Google Free payment processing

Google has been offering free payment processing to Internet merchants since they launched Google Checkout almost two years ago. Merchants get free credit and debit card processing when they also use Google Adwords, a direct marketing service that displays paying advertiser’s names alongside search results. Aneace Haddad, chairman & founder of Welcome Real-time asks: Could a marketing subsidised payment processing model work for physical face-to-face transactions as well? Could an acquirer offer free payment processing? Not just cheap and very low margin services (where they’re headed to already, due to pressure on acquirer fees and interchange litigation around the world) but free, without charge.

Wired Magazine recently did a cover story titled Free! Why $0.00 is the future of business. ‘A decade and a half into the great online experiment, the last debates over free versus pay online are ending,’ writes editor-in-chief Chris Anderson. ‘In 2007 The New York Times went free; this year, so will much of The Wall Street Journal. Once a marketing gimmick, free has emerged as a full-fledged economy. Offering free music proved successful for Radiohead, Trent Reznor of Nine Inch Nails, and a swarm of other bands on MySpace that grasped the audience-building merits of zero. The fastest-growing parts of the gaming industry are ad-supported casual games online and free-to-try massively multiplayer online games. Virtually everything Google does is free to consumers, from Gmail to Picasa to GOOG-411’.

Kevin Kelly, another Internet guru who has also written about the economics of free: ‘Ads are widely regarded as the solution, almost the ONLY solution, to the paradox of the free. Most of the suggested solutions I’ve seen for overcoming the free involve some measure of advertising.’

How does Google’s free payment processing model work? For every dollar merchants spend advertising on Google each month, they can process ten dollars in sales the following month for free. Merchants normally pay around 25 cents to process 10 dollars of sales, so merchants are in effect getting a 25 cent discount on ever dollar spent on Google Adwords. Google hopes that by being a trusted intermediary, they can reduce the number of purchase transactions that are abandoned when customers are uncomfortable giving up their credit card information to a merchant. In turn, this would result in more shoppers buying from Google’s AdWords clients and more merchants spending marketing dollars on AdWords.

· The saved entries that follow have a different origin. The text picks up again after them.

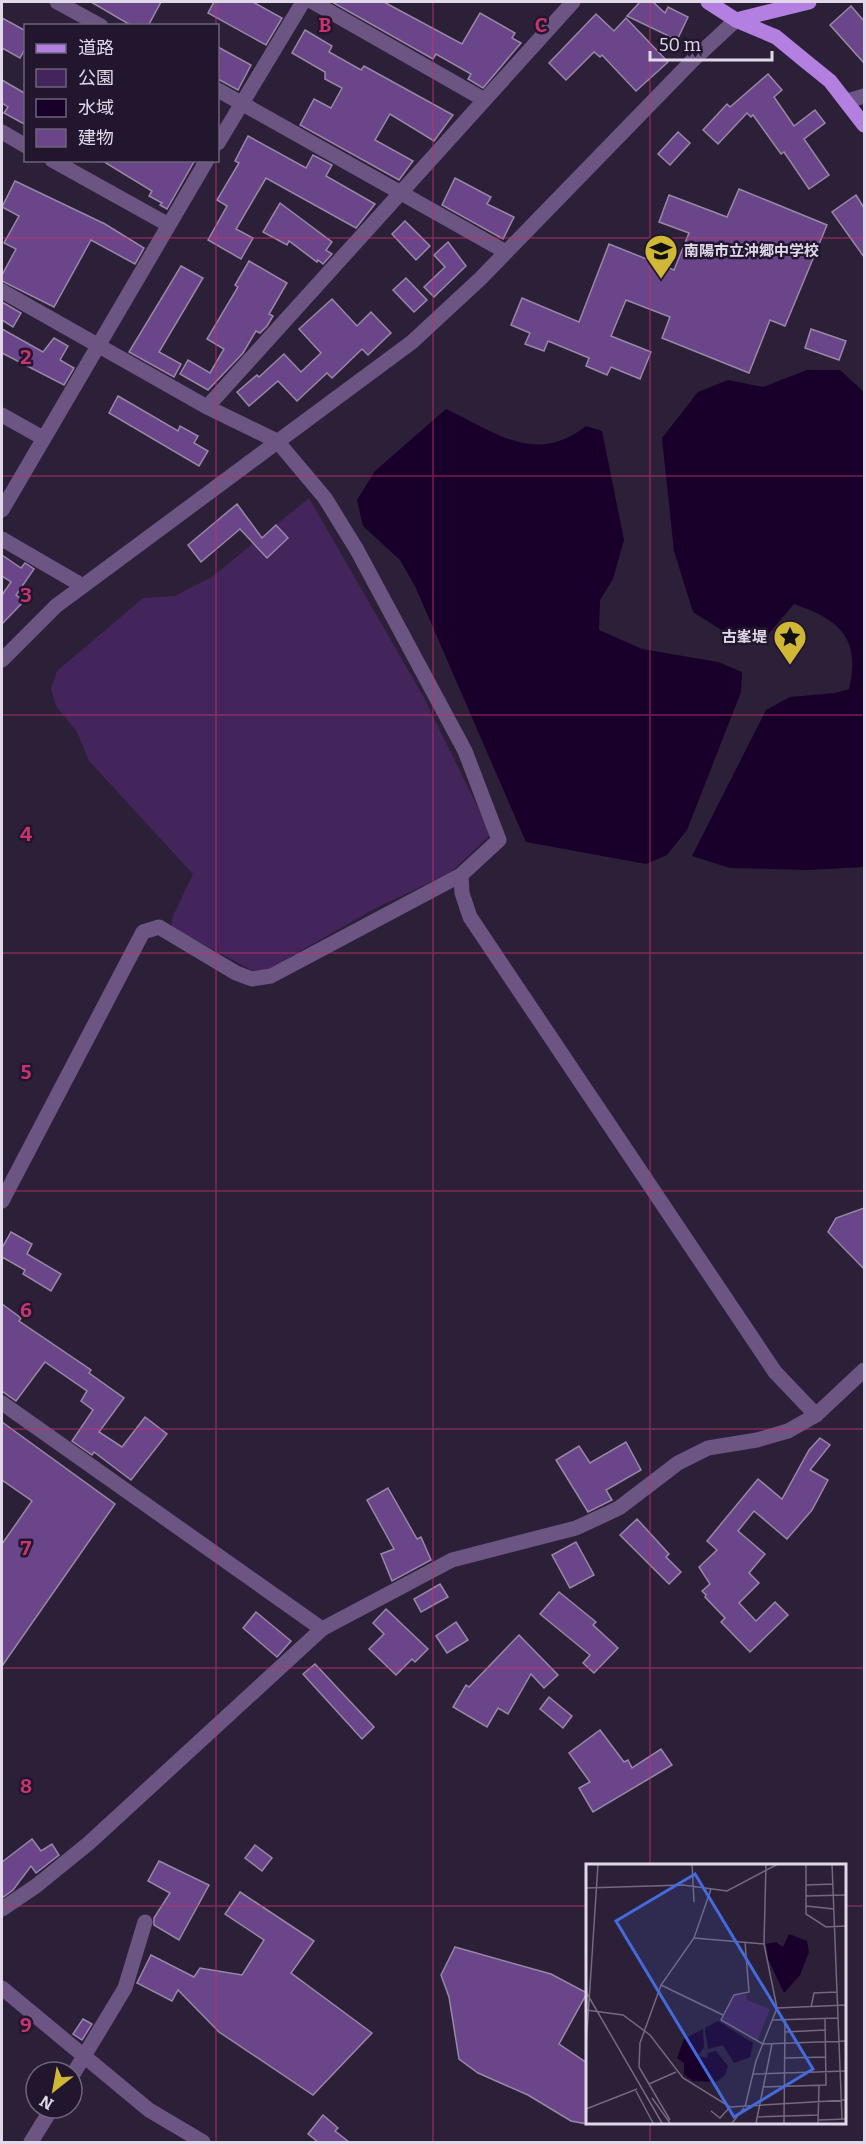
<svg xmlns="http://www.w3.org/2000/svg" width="866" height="2144" font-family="Bitter,'Noto Sans JP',serif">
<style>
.green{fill:#43255c}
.water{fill:#19002b}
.building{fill:#6a458a;stroke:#9788a6;stroke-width:1.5}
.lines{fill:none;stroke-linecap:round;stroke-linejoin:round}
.minor{stroke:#6c5483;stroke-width:15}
.major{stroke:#b37fe0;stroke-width:15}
.grid{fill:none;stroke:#c73570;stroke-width:1.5;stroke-opacity:0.55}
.labels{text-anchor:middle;stroke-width:5;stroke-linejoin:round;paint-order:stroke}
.poi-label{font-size:15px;font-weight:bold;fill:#e1d9e9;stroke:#22162e;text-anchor:start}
.inset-road{fill:none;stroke:#74697f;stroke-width:1.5}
.view{fill:#446adb;fill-opacity:0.15;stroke:#446adb;stroke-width:3}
.inset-edge{fill:none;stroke:#e1d9e9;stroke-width:3}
.grid-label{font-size:20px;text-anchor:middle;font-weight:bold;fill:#c73570;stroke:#22162e;stroke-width:5;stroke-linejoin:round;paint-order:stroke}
</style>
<rect width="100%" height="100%" fill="#2c1f38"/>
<polygon class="green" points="309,498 423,696 491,834 450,873 376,908 267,970 255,972 172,927 172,918 193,874 89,761 77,732 56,706 51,689 57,671 143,598 175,596 213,576"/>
<g class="water">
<path d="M807,370H840L864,392V867L808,870L730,868L692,856L766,710L790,697L835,693L849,689C861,638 840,620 794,604L766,637L734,638L693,612L674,551L662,438L698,392L728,380L763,387Z"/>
<path d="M446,409C495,432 535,466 586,426L602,431L624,540L613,579L600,600L599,630L642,649L718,662L742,672L741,692L687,830L667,855L646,864L526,842L415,586L400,560L363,526L357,500L375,471Z"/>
</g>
<g class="building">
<polygon points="91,2 161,2 148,26 132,26"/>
<polygon points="214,2 253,2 282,18 266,45 208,13"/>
<polygon points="332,2 384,2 462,44 480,13 515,33 512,38 521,43 483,88 468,79 471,74 436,54 433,59"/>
<polygon points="640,2 653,2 665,13 668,7 688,17 677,40 627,16"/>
<polygon points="851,6 864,21 864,63 830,25"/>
<polygon points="596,14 614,31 626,18 668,62 636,91 602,55 600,57 594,52 566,80 549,63"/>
<polygon points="2,18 26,31 26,47 20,58 2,48"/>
<polygon points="305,30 332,46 329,52 361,70 364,66 453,115 434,141 390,114 375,140 413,161 399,180 300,125 314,99 331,108 342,88 325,79 325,72 292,53"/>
<polygon points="218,47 251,65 238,90 218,79"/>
<polygon points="768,74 782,90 774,97 794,126 815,110 825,123 804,139 829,175 809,189 784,152 781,154 753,115 751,117 747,113 718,144 703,130 727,104 730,107"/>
<polygon points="2,80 26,94 26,125 4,113 8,107 2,103"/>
<polygon points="678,132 690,143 670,165 658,154"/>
<polygon points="248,136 306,168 313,155 332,165 326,176 375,204 356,228 266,178 236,229 253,238 241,259 208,240 227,206 217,200 239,163 235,161"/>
<polygon points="101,160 195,160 167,209 160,205 162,203 149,196 152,191"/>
<polygon points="455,178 491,197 487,204 514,217 503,239 442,205"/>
<polygon points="15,181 105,224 144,248 135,264 91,240 54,307 2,281 2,275 16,249 4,243 19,216 2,207"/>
<polygon points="739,189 827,225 785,326 770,320 749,373 662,338 670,317 626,300 611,336 651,352 640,379 611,367 607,375 586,366 589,358 548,341 544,351 525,344 530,333 511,325 522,298 579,322 609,244 674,270 689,233 659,222 669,195 727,217"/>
<polygon points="856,195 864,208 864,257 832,212"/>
<polygon points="280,203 332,242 326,250 332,254 323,264 318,260 317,262 289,241 287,245 263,232"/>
<polygon points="405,221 430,246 416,260 392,234"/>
<polygon points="448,242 466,266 434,297 424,287 445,267 434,255"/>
<polygon points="249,261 287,283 269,314 273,316 267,326 260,333 256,331 243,353 208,390 180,374 188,360 210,373 224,349 207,339 238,287 235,285"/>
<polygon points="181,266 203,278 159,352 181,364 174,377 129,352"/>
<polygon points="406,278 427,300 414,312 393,290"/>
<polygon points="332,299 357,326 371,312 391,333 368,355 362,349 332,378 327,373 297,401 278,381 249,406 237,392 257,375 259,377 284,354 301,372 321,353 299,329"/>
<polygon points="2,302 21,313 13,327 2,320"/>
<polygon points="2,329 43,352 54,338 68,346 60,360 74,368 64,385 2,353"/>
<polygon points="811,329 846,341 839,360 805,348"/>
<polygon points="118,396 178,431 180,426 198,436 194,443 208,451 199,466 109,413"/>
<polygon points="237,504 262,538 276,525 288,538 267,558 240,529 201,562 188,545"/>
<polygon points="2,555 21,568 25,563 34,569 16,595 24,601 2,624 2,595 11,582 2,576"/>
<polygon points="864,1208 864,1269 828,1232 836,1218"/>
<polygon points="11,1232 32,1244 27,1254 61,1274 51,1291 23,1274 25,1270 2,1257 2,1248"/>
<polygon points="2,1304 21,1318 19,1321 91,1370 89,1373 124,1398 99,1432 122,1447 145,1417 167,1434 131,1480 94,1452 92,1455 72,1441 93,1410 81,1401 87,1391 45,1362 16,1401 2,1391"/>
<polygon points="2,1422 115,1504 2,1666 2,1544 32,1501 2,1480"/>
<polygon points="820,1438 830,1445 810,1470 828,1480 812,1510 787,1539 754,1511 738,1531 765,1554 749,1573 759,1583 739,1603 756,1621 775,1602 788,1615 750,1652 721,1622 725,1618 705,1597 706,1595 702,1591 710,1584 699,1567 717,1550 707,1541 758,1479 782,1499 809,1450"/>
<polygon points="626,1442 641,1470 606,1490 612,1500 588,1512 556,1460 579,1446 590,1463"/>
<polygon points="388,1488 417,1539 421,1537 431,1560 392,1581 381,1554 394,1549 367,1500"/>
<polygon points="637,1519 669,1554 666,1557 681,1572 669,1584 620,1535"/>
<polygon points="576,1542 594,1575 570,1588 552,1555"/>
<polygon points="440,1584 448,1597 421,1612 414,1599"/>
<polygon points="559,1592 596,1622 593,1625 618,1648 594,1673 583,1663 590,1655 540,1614"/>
<polygon points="386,1609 428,1649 415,1662 412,1659 396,1675 369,1649 384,1634 373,1623"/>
<polygon points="256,1612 291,1641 277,1657 243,1628"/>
<polygon points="456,1622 468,1640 447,1653 436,1636"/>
<polygon points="519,1635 558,1675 544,1688 531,1674 508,1714 498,1708 487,1727 453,1707 466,1685 469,1687"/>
<polygon points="315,1664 374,1727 362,1739 303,1674"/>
<polygon points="549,1697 572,1716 563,1728 540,1709"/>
<polygon points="600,1730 624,1762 628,1760 632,1768 661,1749 672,1765 593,1812 579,1788 590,1782 569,1753"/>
<polygon points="32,1839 41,1851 52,1844 59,1855 36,1873 31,1866 13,1890 2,1898 2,1862"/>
<polygon points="255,1845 272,1858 262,1871 245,1858"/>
<polygon points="159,1861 209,1885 179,1940 154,1925 154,1918 170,1893 148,1881"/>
<polygon points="240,1892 314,1941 291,1973 372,2033 313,2095 219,2032 178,1990 172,2001 137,1983 151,1955 194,1977 200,1968 242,1975 264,1940 225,1914"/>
<polygon points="455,1947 551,1974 587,1993 559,2044 587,2063 587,2124 571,2121 528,2095 478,2073 459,2059 449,1997 441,1975"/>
<polygon points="83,2019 92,2024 82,2040 73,2034"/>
<polygon points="323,2115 338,2128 335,2131 349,2142 318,2142 308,2134"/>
</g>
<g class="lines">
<g class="minor">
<polyline points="57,2 101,26"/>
<polyline points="313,2 483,99"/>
<polyline points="218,90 506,252"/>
<polyline points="847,101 864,96"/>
<polyline points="2,132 26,146"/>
<polyline points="218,143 303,2"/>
<polyline points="52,160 167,224"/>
<polyline points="2,291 207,407 277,441 325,498 357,550 465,751 499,840 461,875 271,976 252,979 236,973 159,927 143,932 2,1201"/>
<polyline points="207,407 573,2"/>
<polyline points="2,415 43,438"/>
<polyline points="2,510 207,160"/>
<polyline points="2,539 83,586"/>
<polyline points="2,660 56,606 412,342 480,279 693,60 736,20"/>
<polyline points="461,875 462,893 470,917 775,1372 816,1415"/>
<polyline points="2,1403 322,1629"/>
<polyline points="2,1909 36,1886 89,1843 322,1629 452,1560 576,1528 619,1508 678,1463 708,1448 757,1440 788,1431 816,1415 864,1370"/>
<polyline points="2,1988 149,2110 203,2142"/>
<polyline points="72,2076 125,1988 145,1922"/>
<polyline points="31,2142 52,2108"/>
</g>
<g class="major">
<polyline points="708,2 736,20 776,37 804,60 830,81 864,125"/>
<polyline points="736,20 809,2"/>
</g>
</g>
<path class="grid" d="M216,2V26M433,2V2142M650,2V1865M216,160V2142M2,238H864M2,476H864M2,715H864M2,953H864M2,1191H864M2,1429H864M2,1668H864M2,1906H587M844,1906H864M650,2122V2142"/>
<defs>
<g id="school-pin" transform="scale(1.725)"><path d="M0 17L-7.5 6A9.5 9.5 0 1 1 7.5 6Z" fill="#d1b736" stroke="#22162e"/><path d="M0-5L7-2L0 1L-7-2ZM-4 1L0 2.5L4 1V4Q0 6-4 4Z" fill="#111"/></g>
<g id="sight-pin" transform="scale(1.725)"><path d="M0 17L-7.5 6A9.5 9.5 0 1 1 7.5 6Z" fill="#d1b736" stroke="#22162e"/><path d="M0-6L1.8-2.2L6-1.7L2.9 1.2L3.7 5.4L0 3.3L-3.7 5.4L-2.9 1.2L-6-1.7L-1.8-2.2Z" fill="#111"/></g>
</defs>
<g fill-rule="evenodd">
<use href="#school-pin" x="661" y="251"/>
<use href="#sight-pin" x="790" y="637"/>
</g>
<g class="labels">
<g class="poi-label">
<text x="684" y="256">南陽市立沖郷中学校</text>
<text x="767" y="642" text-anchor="end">古峯堤</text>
</g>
</g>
<g transform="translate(586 1864)">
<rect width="260" height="260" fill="#2c1f38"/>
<path d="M160,130L161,136L184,145L171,177L136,156L149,131Z" fill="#43255c"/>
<path d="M203,70L221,77L223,88L214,111L198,129L182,95L180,80L190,78L197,83ZM132,157L167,179L164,193L148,199L137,181L122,185L119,164ZM117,165L118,183L112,192L121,194L122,189L130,187L142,202L139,211L130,218L107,217L98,211V199L91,194L98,175Z" fill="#19002b"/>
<path class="inset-road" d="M106,0L108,38M220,0V50L240,63L260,62M246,0L256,255M220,21L247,20M0,24L97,21L141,27L192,0M220,32L260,31M220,42L248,45M108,74L178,80M159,78L163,128L148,131L135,156L177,180L260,177M75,121L137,151M0,128L76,259M225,143L228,129L251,128M191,144L260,141M0,146L37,151L64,171L97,214L144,243L260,236M187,156L252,154M199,168L239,166M0,184L12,0M199,194L240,193M167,210L260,207M63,220L90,208M177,223L240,221L239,155M49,225L67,259M66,234L84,259M159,243L170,197L191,144L178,80L180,0M0,245L51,225M125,247L134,254L144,243M171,253L233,251M84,256L53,203L54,179L75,121L108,74L125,25M233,256L260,255M146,259L158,244M170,259L186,180M198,259L199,156M232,259L233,222"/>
<path class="view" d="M109,10L227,205L148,253L30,57Z"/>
<rect width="260" height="260" class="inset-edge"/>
</g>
<g class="grid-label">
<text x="325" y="32">B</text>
<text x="541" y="32">C</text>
<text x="26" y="364">2</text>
<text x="26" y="602">3</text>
<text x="26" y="841">4</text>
<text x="26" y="1079">5</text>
<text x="26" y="1317">6</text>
<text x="26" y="1555">7</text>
<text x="26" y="1793">8</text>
<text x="26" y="2032">9</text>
</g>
<rect width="866" height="2144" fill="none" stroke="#e1d9e9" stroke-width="6"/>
<rect x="24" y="24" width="195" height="138" fill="#22162e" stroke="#6e6479" stroke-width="1.5"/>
<rect x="36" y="44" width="30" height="9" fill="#b37fe0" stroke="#6e6479" stroke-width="1.5"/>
<text x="78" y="54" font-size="18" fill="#e1d9e9">道路</text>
<rect x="36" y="69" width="30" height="18" fill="#43255c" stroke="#6e6479" stroke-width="1.5"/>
<text x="78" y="84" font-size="18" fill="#e1d9e9">公園</text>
<rect x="36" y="99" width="30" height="18" fill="#19002b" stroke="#6e6479" stroke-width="1.5"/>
<text x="78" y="114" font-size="18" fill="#e1d9e9">水域</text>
<rect x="36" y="129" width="30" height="18" fill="#6a458a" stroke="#6e6479" stroke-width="1.5"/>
<text x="78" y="144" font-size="18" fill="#e1d9e9">建物</text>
<g transform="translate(54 2090) rotate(211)"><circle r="28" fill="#22162e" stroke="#6e6479" stroke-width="1.5"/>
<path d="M0-4.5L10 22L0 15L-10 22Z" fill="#d1b736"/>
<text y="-9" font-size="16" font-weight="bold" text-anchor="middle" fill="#e1d9e9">N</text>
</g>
<path d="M650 51v9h122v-9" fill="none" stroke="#e1d9e9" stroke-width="3"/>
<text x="659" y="51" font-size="18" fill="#e1d9e9" stroke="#22162e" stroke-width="4.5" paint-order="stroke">50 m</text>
</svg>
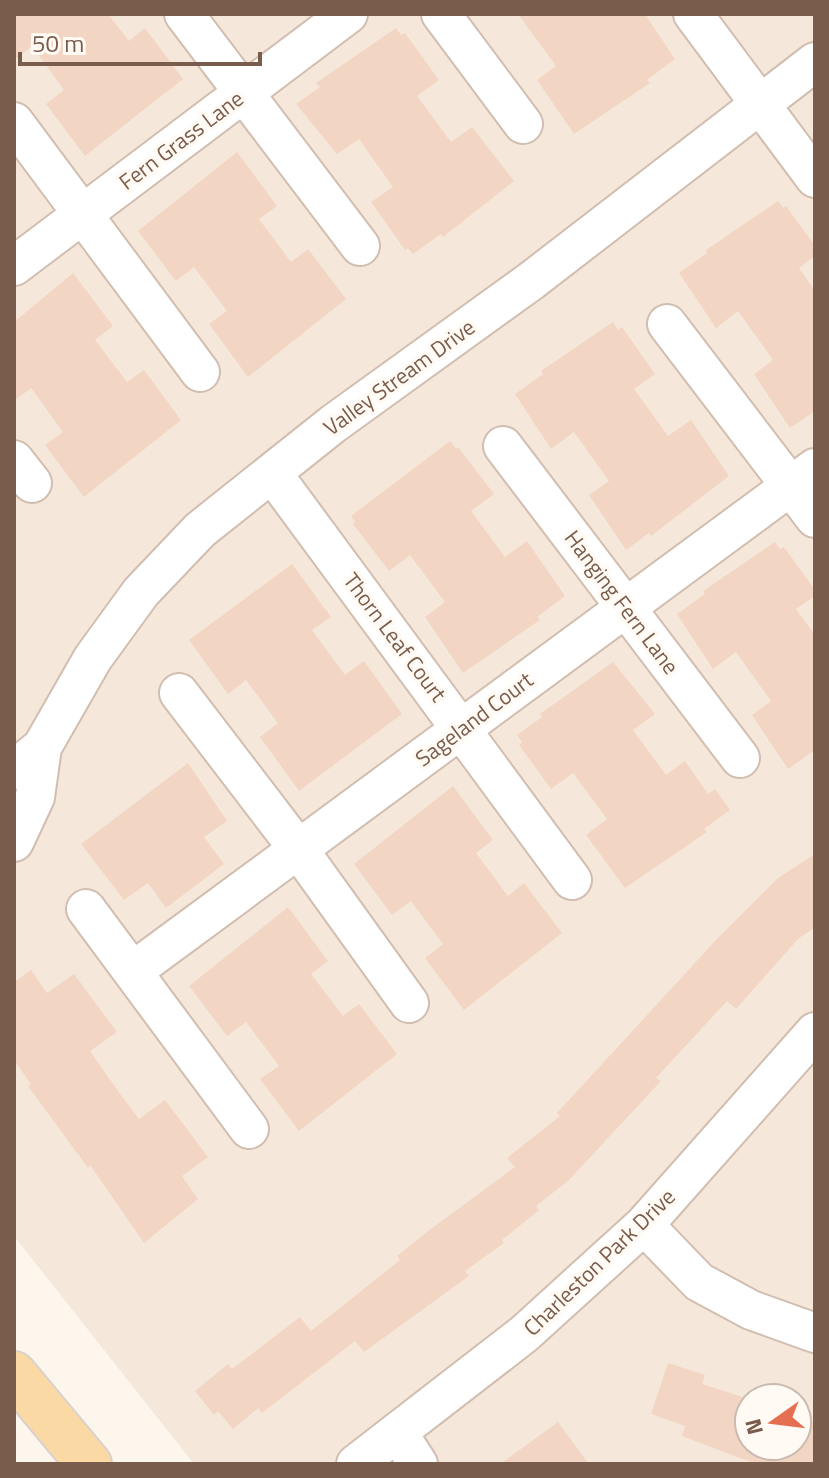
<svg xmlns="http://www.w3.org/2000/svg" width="829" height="1478" font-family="'Titillium Web',sans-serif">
<rect width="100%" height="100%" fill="#fdf6ec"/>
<!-- residential -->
<path fill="#f5e8da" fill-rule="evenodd" d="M14,14h801v1450h-621l-180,-228zM749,1398h48v48h-48z"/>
<!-- building -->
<path fill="#f3d5c3" d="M14,14h94l21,27 16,-13 38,51 -98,77 -39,-52 18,-14 -32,-44 -18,14z
M518,14h127l30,45 -28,21 3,3 -76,51 -37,-54 19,-14z
M396,28l5,7 4,-2 34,47 -22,16 34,46 21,-15 42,54 -71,56 -2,-3 -28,20 -5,-6 -3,2 -34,-48 22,-15 -34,-48 -22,15 -41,-50 24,-17 -4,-4z
M237,152l40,54 -18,13 32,43 17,-13 38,50 -98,78 -39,-53 18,-13 -33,-44 -18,14 -38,-50z
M778,201l5,7 3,-2 29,40v10l-16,12 16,23v120l-25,17 -36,-54 19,-14 -35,-49 -22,17 -37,-55 28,-20 -1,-3z
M73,273l40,53 -18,14 32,42 17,-12 37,50 -97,77 -39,-52 18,-13 -32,-44 -17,13v-79z
M613,322l5,8 4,-3 33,47 -21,15 34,47 23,-16 38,56 -78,60 -2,-3 -23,17 -37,-55 20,-14 -35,-49 -23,17 -36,-55 28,-20 -2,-3z
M450,441l6,8 2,-2 36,47 -23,17 34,46 22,-16 38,55 -28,21 3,3 -77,53 -38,-56 20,-15 -35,-47 -21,16 -36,-47 2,-2 -4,-6z
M775,542l5,7 4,-2 31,43v6l-19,13 19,26v115l-27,19 -36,-54 19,-14 -35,-49 -23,17 -36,-55 28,-20 -2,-3z
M292,564l39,53 -19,13 33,45 19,-14 38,53 -103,77 -39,-54 18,-14 -32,-43 -18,14 -39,-54z
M613,662l42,52 -22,16 33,45 19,-14 23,33 7,-5 15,21 -26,19 3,3 -82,56 -39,-53 21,-16 -34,-46 -22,16 -32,-44 3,-3 -5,-7 25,-18 -2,-3z
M188,763l39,58 -23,16 20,27 -58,44 -18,-25 -24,17 -43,-56z
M453,786l40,54 -17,13 32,43 16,-13 38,50 -98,77 -39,-52 18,-14 -32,-43 -19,14 -38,-51z
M815,854v74l-16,10 -63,71 -9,-8 -71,77 5,3 -92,99 -33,26 3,4 -37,30 2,3 -39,28 4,5 -105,76 -9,-11 -93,72 -4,-5 -25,21 -15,-18 -4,4 -19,-24 33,-27 4,5 68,-52 11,14 89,-71 -3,-4 31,-25 87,-64 -8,-9 53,-42 -3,-3 159,-173 62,-62z
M288,907l40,54 -17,13 32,42 16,-12 38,50 -98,77 -39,-52 19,-13 -33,-44 -19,14 -38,-50z
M31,970l16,23 27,-19 43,58 -27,19 30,43 19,25 26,-19 43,57 -26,19 16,23 -54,44 -54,-78 -2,3 -60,-82 3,-2 -17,-24v-78z
M668,1363l37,12 -3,9 47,15v47h48v-29l18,6v41h-59l-74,-28 3,-10 -34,-12z
M558,1422l31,42h-89z"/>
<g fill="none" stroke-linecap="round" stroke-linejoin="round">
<defs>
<path id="minor" d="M184,14l176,232
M441,14l82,110
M693,14l122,164
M14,122l186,250
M14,266l334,-252
M667,324l148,194
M503,446l237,312
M14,460l18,23
M272,473l300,407
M179,693l120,157 110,153
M14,770l28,-23 51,-89 48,-66 59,-62 133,-106 198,-143 284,-219
M14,842l21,-45 7,-50
M86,909l163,220
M133,971l682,-503
M644,1225l55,57 52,28 64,23
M398,1433l20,31
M356,1464l168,-130 120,-109 171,-193"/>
<path id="primary" d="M14,1374l75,90"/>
</defs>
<!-- minor casing -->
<use href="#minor" stroke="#d1beb0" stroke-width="42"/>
<!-- primary casing -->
<use href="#primary" stroke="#dad1cd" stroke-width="48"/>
<!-- minor -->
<use href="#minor" stroke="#fff" stroke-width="38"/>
<!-- primary -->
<use href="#primary" stroke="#fbd9a5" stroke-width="44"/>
</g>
<g text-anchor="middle" stroke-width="7" stroke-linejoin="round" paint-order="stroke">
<!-- street labels -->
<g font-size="22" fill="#7a5c4d" stroke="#fffaf3">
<text transform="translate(181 140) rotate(-37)" y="8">Fern Grass Lane</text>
<text transform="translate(399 377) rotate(-36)" y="8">Valley Stream Drive</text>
<text transform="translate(622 602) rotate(53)" y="8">Hanging Fern Lane</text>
<text transform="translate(395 637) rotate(53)" y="8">Thorn Leaf Court</text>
<text transform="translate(474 719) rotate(-37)" y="8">Sageland Court</text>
<text transform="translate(599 1262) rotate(-44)" y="8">Charleston Park Drive</text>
</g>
</g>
<!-- border -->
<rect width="829" height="1478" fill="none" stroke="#7a5c4d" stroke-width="32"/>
<!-- north arrow -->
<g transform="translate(773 1422) rotate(256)"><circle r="38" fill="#fffaf3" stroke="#cabbb1" stroke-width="2"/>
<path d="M0-6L14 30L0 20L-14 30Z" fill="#e76f51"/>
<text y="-12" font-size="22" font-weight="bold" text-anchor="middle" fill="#7a5c4d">N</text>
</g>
<!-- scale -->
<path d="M20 52v12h240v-12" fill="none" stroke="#7a5c4d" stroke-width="4"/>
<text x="32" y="52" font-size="24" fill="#7a5c4d" stroke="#fffaf3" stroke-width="6" paint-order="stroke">50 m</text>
</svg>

A Deloitte study shows how Google views the entire shopping experience as a continuum from the first search through to the final purchase, which enables Google to envelop the payment transaction within the shopping context. ‘Because search-to-purchase firms make their money primarily from merchant advertising fees, rather than on transactions, the potential profits are much greater. The profit margin for solving the merchants’ commerce problems and delivering new customers and/or closed sales is two to three times that of the payments transaction fee. Data shows merchants will pay between 7–9% for delivery of a sale vs. 2% for merely processing the payment’.

How would this look in the physical world? Imagine an acquirer offering merchants the following, ‘For every dollar you spend delivering targeted promotions when a credit or debit card is used in your stores, you can enjoy free processing on 10 dollars in sales.’ Let’s look at the impact on the acquirer’s margins. Take the same one-dollar paid by the merchant for targeted marketing services, and the same 25 cents of processing fees waived on a 10-dollar transaction. In this scenario, the acquirer earns 75 cents on that 10-dollar transaction instead of 25 cents. That’s three times more revenue. Since normal acquiring fees are primarily made up of interchange that goes to the issuing bank, the impact on net margins is much higher. Some of the numbers I’ve been playing with show that an acquirer’s net margins can be five to eight times greater with free payment processing. So this model is even more lucrative for a traditional acquirer working with mainstream physical merchants than it is for Google with Internet merchants.

Things are not all rosy for Google Checkout. Small merchants might not worry a whole lot about letting Google manage the relationship with their customers, but large Internet merchants like Amazon.com and eBay want to have a direct relationship with customers and don’t want Google in the middle (to complicate matters, eBay is a key Google advertising account, yet refuses to offer Google Checkout, preferring instead its own competing payment service, PayPal). Acquirer banks don’t face these challenges in the physical space, where merchants almost never know the customer anyway, unless a loyalty card is used.

One big challenge that acquirers do face is the ability to think differently and to position themselves in the marketing world. Most acquirers are tired of playing in a low margin, commoditised market and many have successfully added new services that generate more profitable revenues from merchants. So they are already going in this direction. It could be a matter of time before an acquirer decides that it would be better to provide payment processing services for free and make money elsewhere, rather than competing with cheaper and cheaper providers.

Wired’s Chris Anderson says ‘there is a huge difference between cheap and free. Give a product away and it can go viral. Charge a single cent for it and you’re in an entirely different business, one of clawing and scratching for every customer’.

Google seems to want to move into the physical world too, starting with Google Maps on petrol pumps that provide drivers information on hotels, restaurants and other local merchants, plus coupons to get you to go to those merchants.